As more and more voters got more and more upset, a new refrain was heard, even from Abbott: Texas needed to weatherize. The governor called for a special legislative session to get it done, and was suddenly outraged. “Everyone knows how challenging the past few days have been for our fellow Texans,” Abbott said. “All of us in the state of Texas believe it is completely unacceptable that you had to endure one minute of the challenge that you faced.”
So can we write off the Texas tragedy to Lone Star exceptionalism? A quasi-secessionist electricity island, with inadequate requirements for getting ready for winter, pays the price?
Up close it looks like it. But pull back and include the summer of 2020, and it’s clear that what went wrong in Texas has a lot do with the fires that brought California to its knees six months earlier. The summers of 2017 and 2018 had made it clear that California didn’t have nearly enough firefighters standing by for an event like the lightning strikes that rained down in August 2020. It was also clear the state had allowed PG&E and its other utilities to invest too little in fire hardening rural power lines. Worse yet, most communities in the fire-hazard areas had failed to adopt or enforce adequate fireproofing measures on homes and businesses. But California’s politics are — in the American context — at polar opposites to Texas. (In fact, California’s problem is significantly harder to fix than the polar vortex threat to Texas.)
To understand why neither red nor blue America can reliably and safely provide electricity to its population, we need to contrast the American attitude towards natural disasters — they happen, but we recover — with the Dutch approach to flooding, which is more like: We can’t prevent the storms, but we can protect ourselves against the damages. Since the Dutch adopted this attitude as national policy 70 years ago, not a single citizen has died in a flood.
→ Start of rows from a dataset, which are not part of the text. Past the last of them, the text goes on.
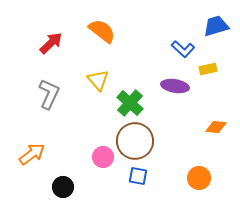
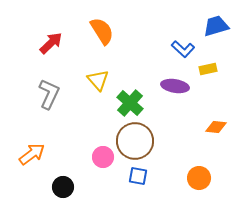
orange semicircle: rotated 20 degrees clockwise
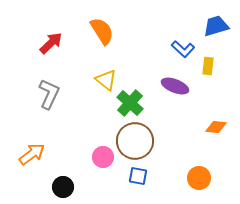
yellow rectangle: moved 3 px up; rotated 72 degrees counterclockwise
yellow triangle: moved 8 px right; rotated 10 degrees counterclockwise
purple ellipse: rotated 12 degrees clockwise
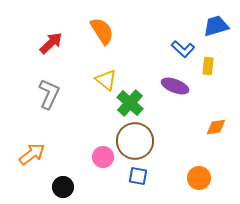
orange diamond: rotated 15 degrees counterclockwise
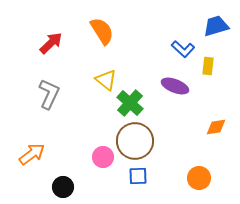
blue square: rotated 12 degrees counterclockwise
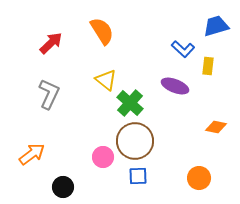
orange diamond: rotated 20 degrees clockwise
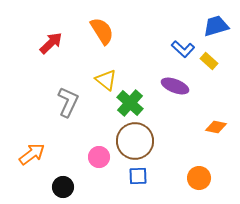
yellow rectangle: moved 1 px right, 5 px up; rotated 54 degrees counterclockwise
gray L-shape: moved 19 px right, 8 px down
pink circle: moved 4 px left
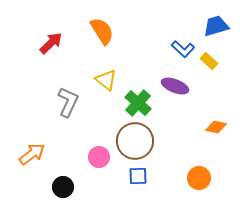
green cross: moved 8 px right
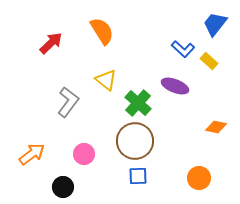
blue trapezoid: moved 1 px left, 2 px up; rotated 36 degrees counterclockwise
gray L-shape: rotated 12 degrees clockwise
pink circle: moved 15 px left, 3 px up
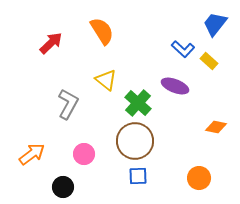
gray L-shape: moved 2 px down; rotated 8 degrees counterclockwise
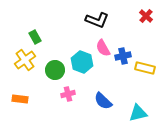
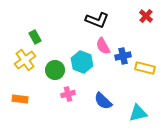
pink semicircle: moved 2 px up
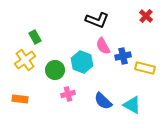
cyan triangle: moved 6 px left, 8 px up; rotated 42 degrees clockwise
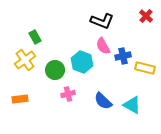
black L-shape: moved 5 px right, 1 px down
orange rectangle: rotated 14 degrees counterclockwise
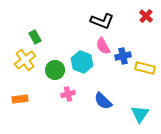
cyan triangle: moved 8 px right, 9 px down; rotated 36 degrees clockwise
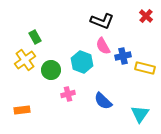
green circle: moved 4 px left
orange rectangle: moved 2 px right, 11 px down
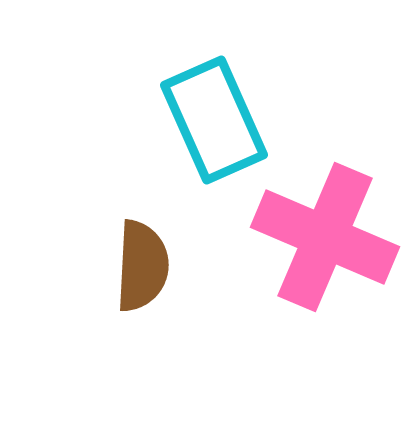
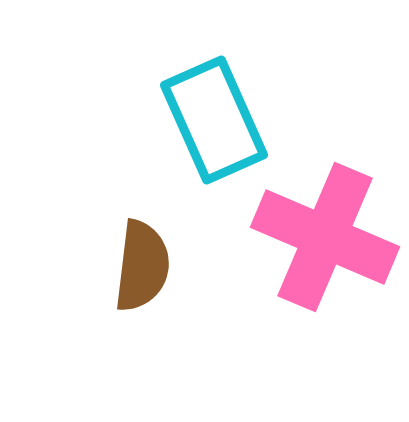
brown semicircle: rotated 4 degrees clockwise
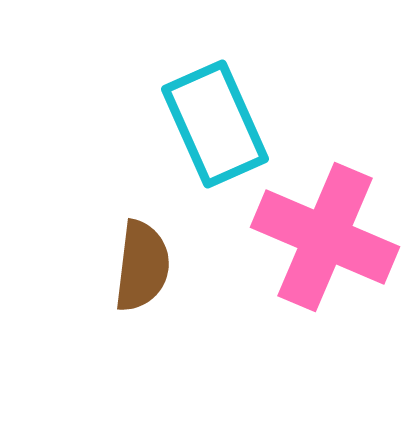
cyan rectangle: moved 1 px right, 4 px down
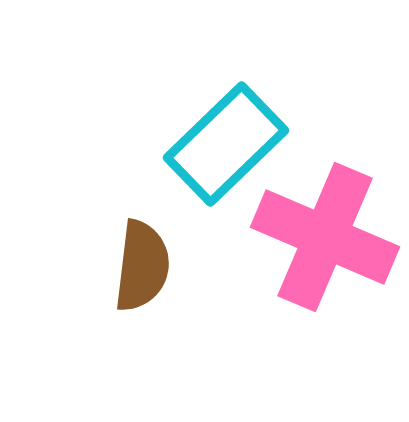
cyan rectangle: moved 11 px right, 20 px down; rotated 70 degrees clockwise
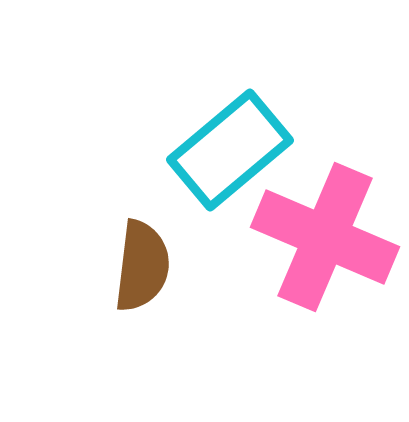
cyan rectangle: moved 4 px right, 6 px down; rotated 4 degrees clockwise
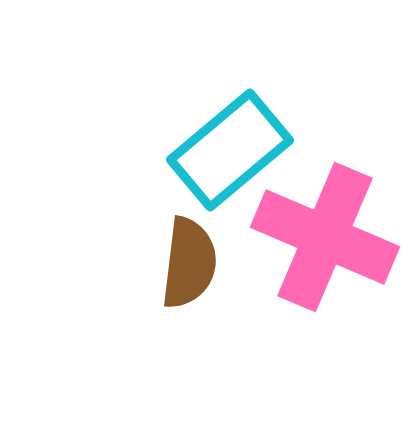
brown semicircle: moved 47 px right, 3 px up
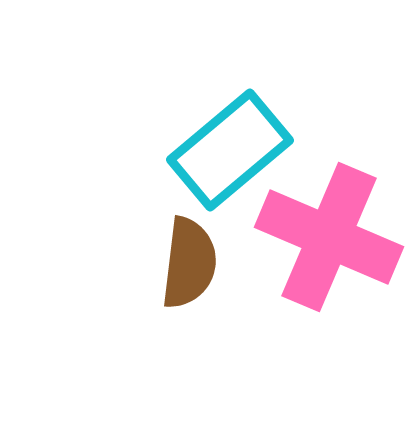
pink cross: moved 4 px right
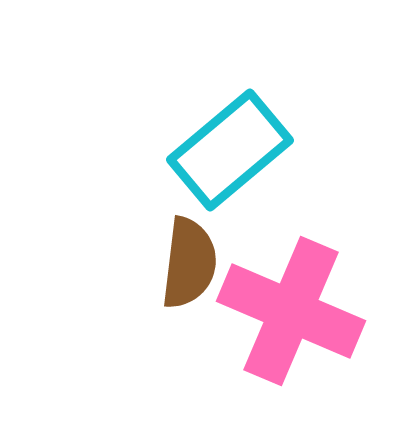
pink cross: moved 38 px left, 74 px down
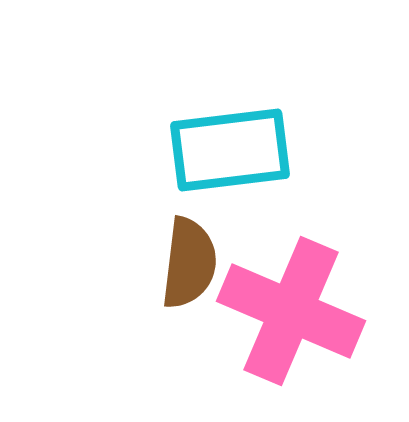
cyan rectangle: rotated 33 degrees clockwise
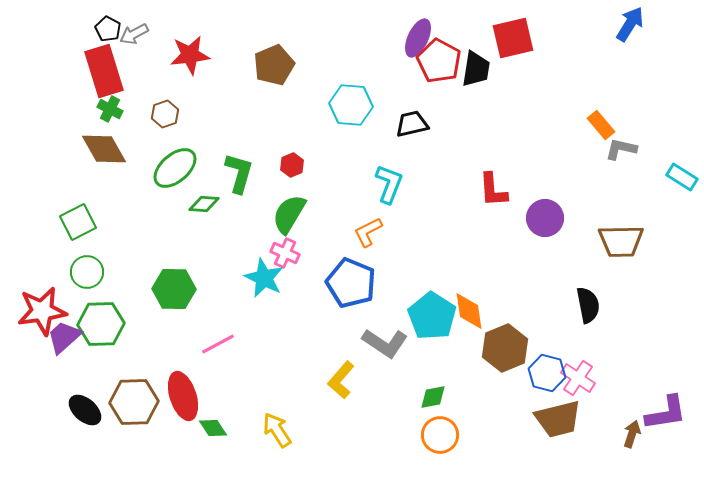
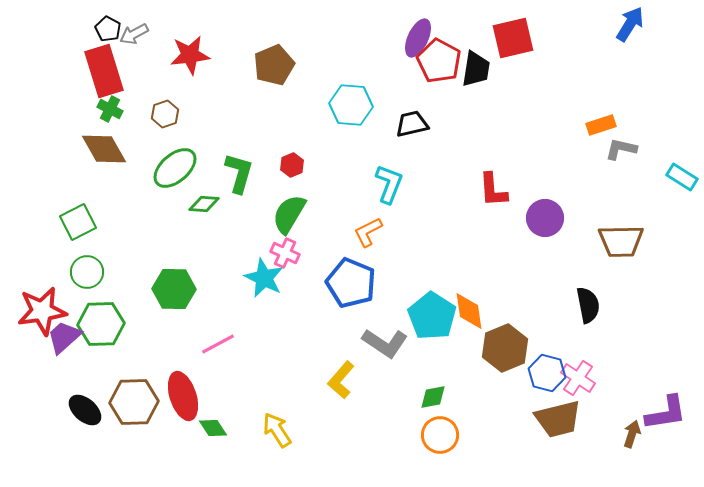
orange rectangle at (601, 125): rotated 68 degrees counterclockwise
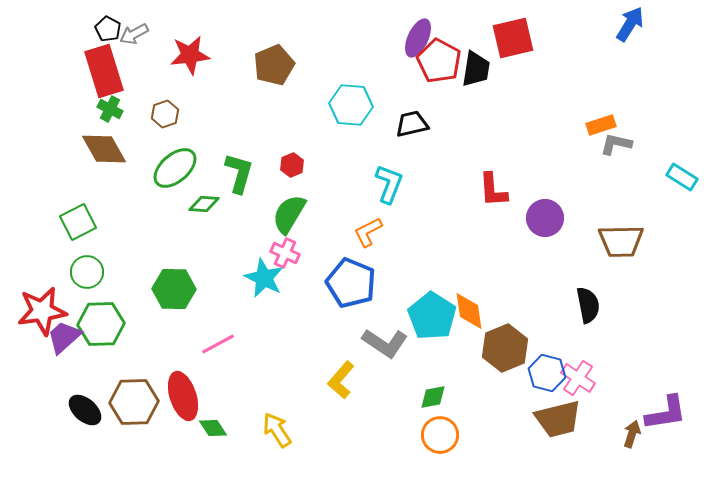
gray L-shape at (621, 149): moved 5 px left, 5 px up
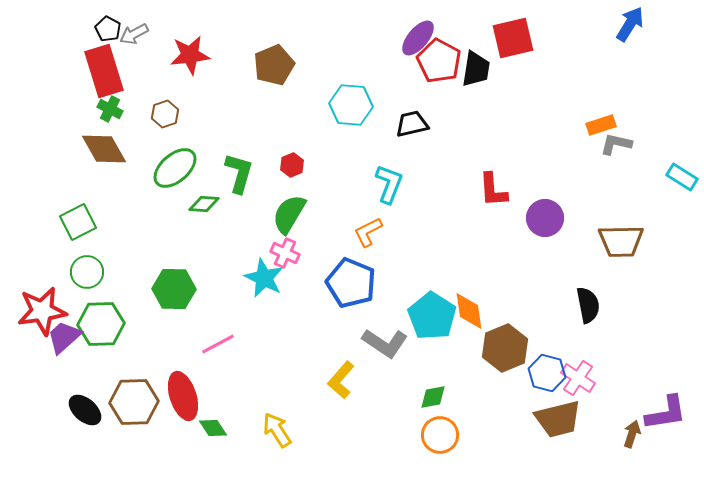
purple ellipse at (418, 38): rotated 15 degrees clockwise
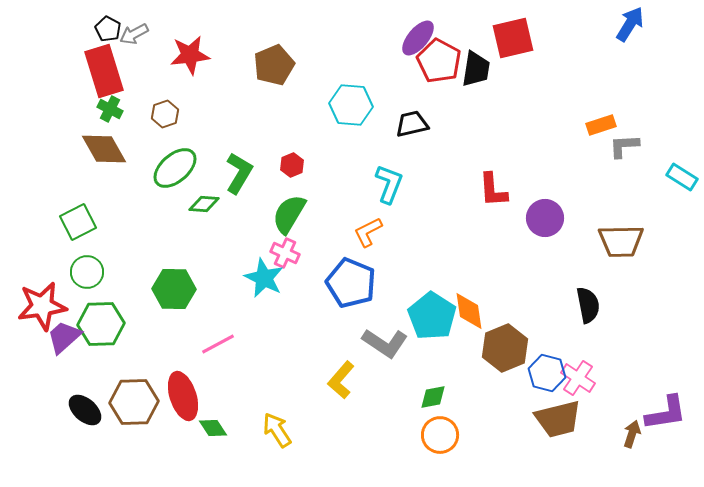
gray L-shape at (616, 144): moved 8 px right, 2 px down; rotated 16 degrees counterclockwise
green L-shape at (239, 173): rotated 15 degrees clockwise
red star at (42, 311): moved 5 px up
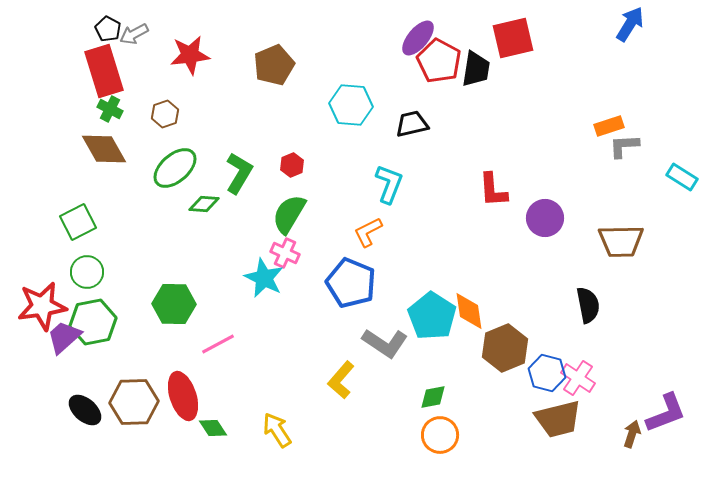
orange rectangle at (601, 125): moved 8 px right, 1 px down
green hexagon at (174, 289): moved 15 px down
green hexagon at (101, 324): moved 8 px left, 2 px up; rotated 9 degrees counterclockwise
purple L-shape at (666, 413): rotated 12 degrees counterclockwise
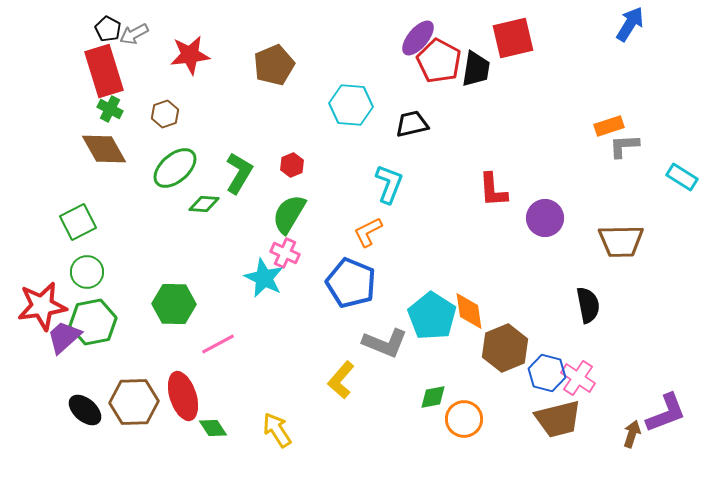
gray L-shape at (385, 343): rotated 12 degrees counterclockwise
orange circle at (440, 435): moved 24 px right, 16 px up
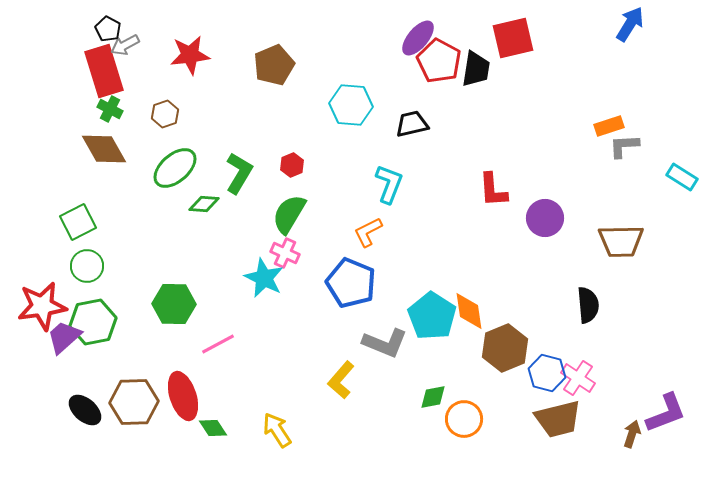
gray arrow at (134, 34): moved 9 px left, 11 px down
green circle at (87, 272): moved 6 px up
black semicircle at (588, 305): rotated 6 degrees clockwise
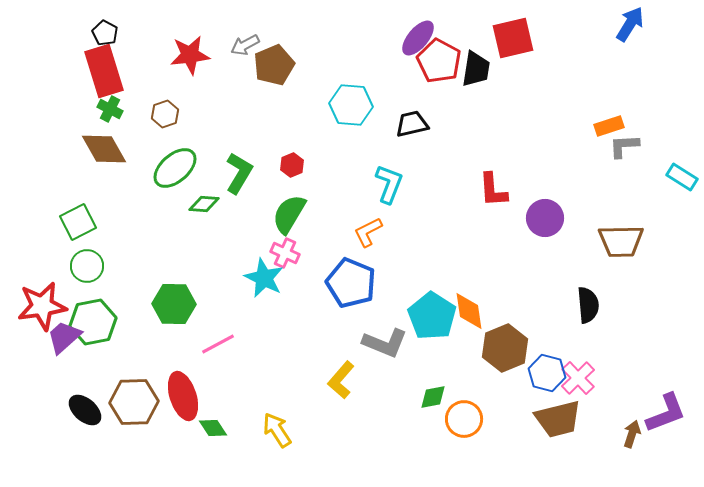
black pentagon at (108, 29): moved 3 px left, 4 px down
gray arrow at (125, 45): moved 120 px right
pink cross at (578, 378): rotated 12 degrees clockwise
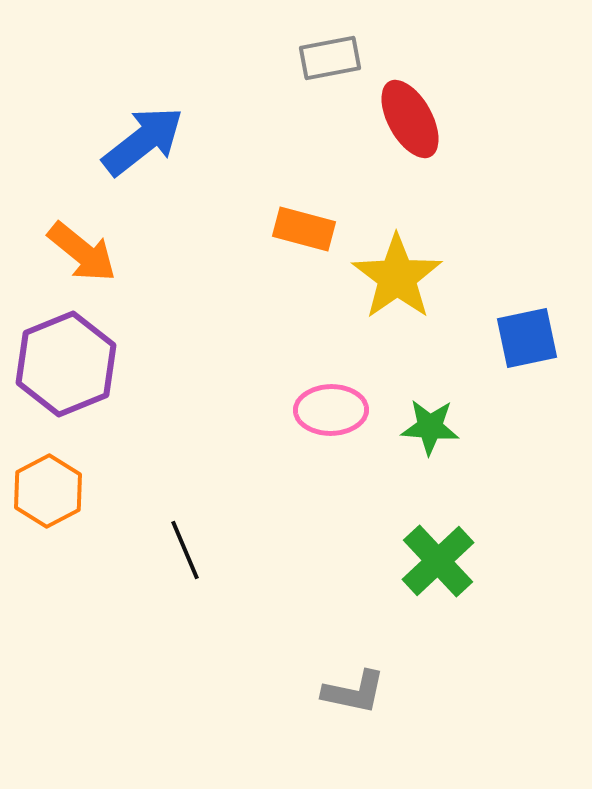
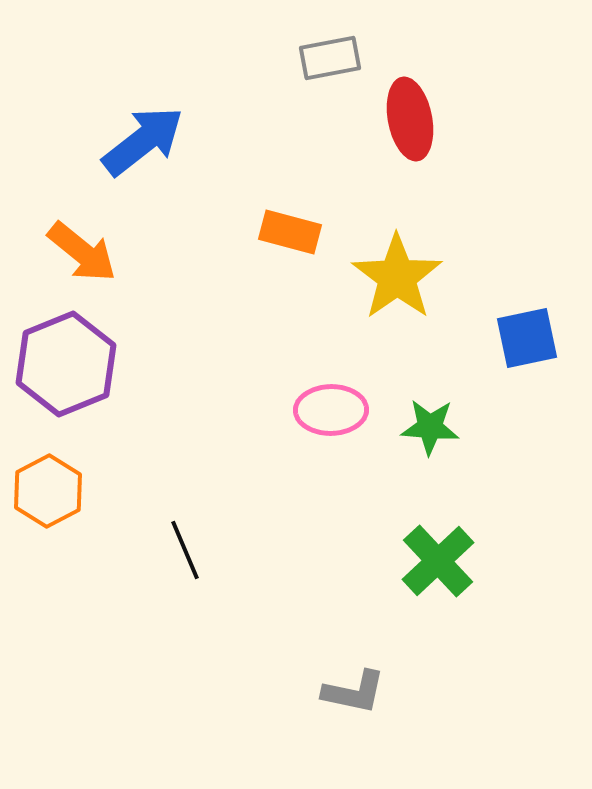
red ellipse: rotated 18 degrees clockwise
orange rectangle: moved 14 px left, 3 px down
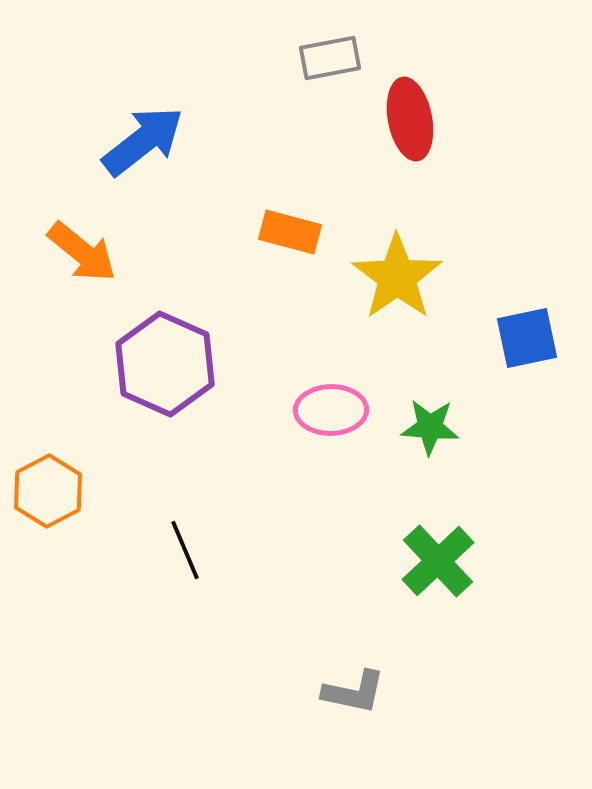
purple hexagon: moved 99 px right; rotated 14 degrees counterclockwise
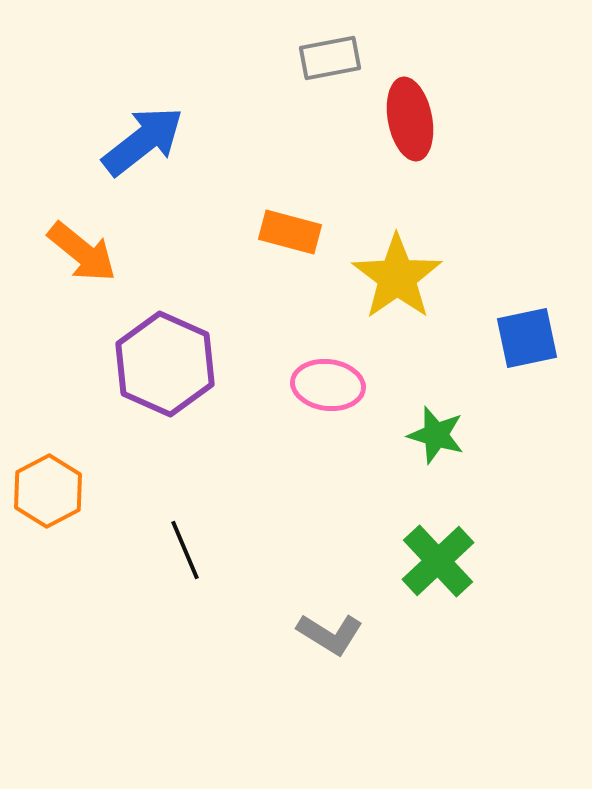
pink ellipse: moved 3 px left, 25 px up; rotated 8 degrees clockwise
green star: moved 6 px right, 8 px down; rotated 12 degrees clockwise
gray L-shape: moved 24 px left, 58 px up; rotated 20 degrees clockwise
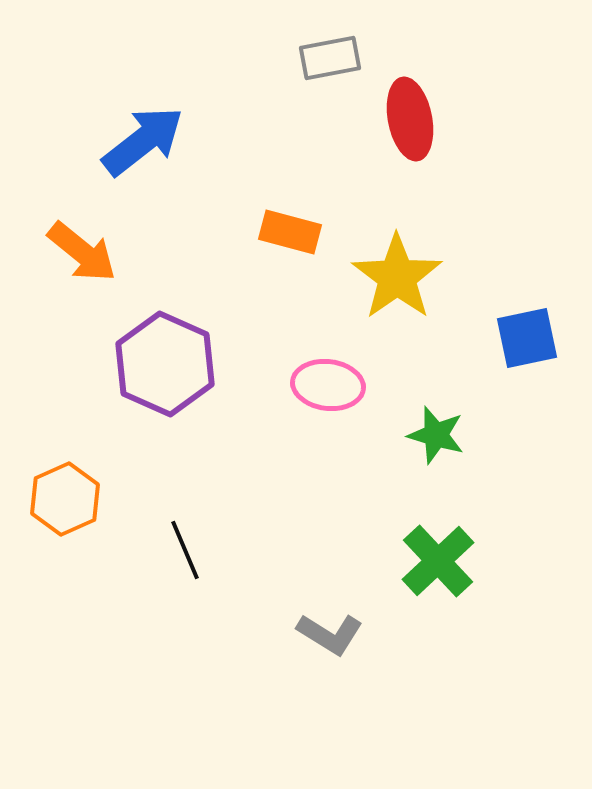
orange hexagon: moved 17 px right, 8 px down; rotated 4 degrees clockwise
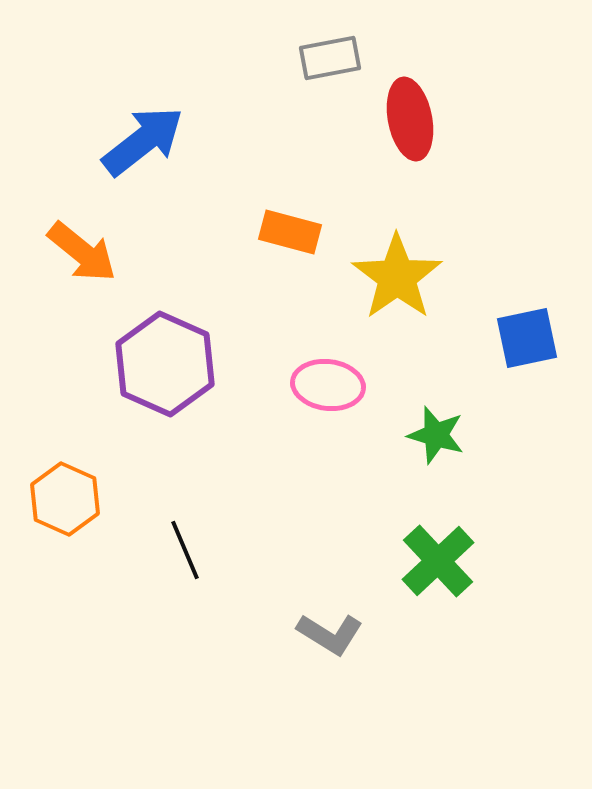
orange hexagon: rotated 12 degrees counterclockwise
Prevention has proven cheaper than rescue and repair: Even though a third of the nation lies below sea level, Holland’s annual expenditures for flood prevention, at $1.5 billion, are a fraction of American costs for flood recovery, even on a per capita basis.
If President Biden is looking for another issue on which he can unite the country, starting a conversation on the need to massively invest in fire, flood and storm resilience in a climate-stressed world offers a promising opportunity. How about “Build it back safely” as a subset of “Build it back better”?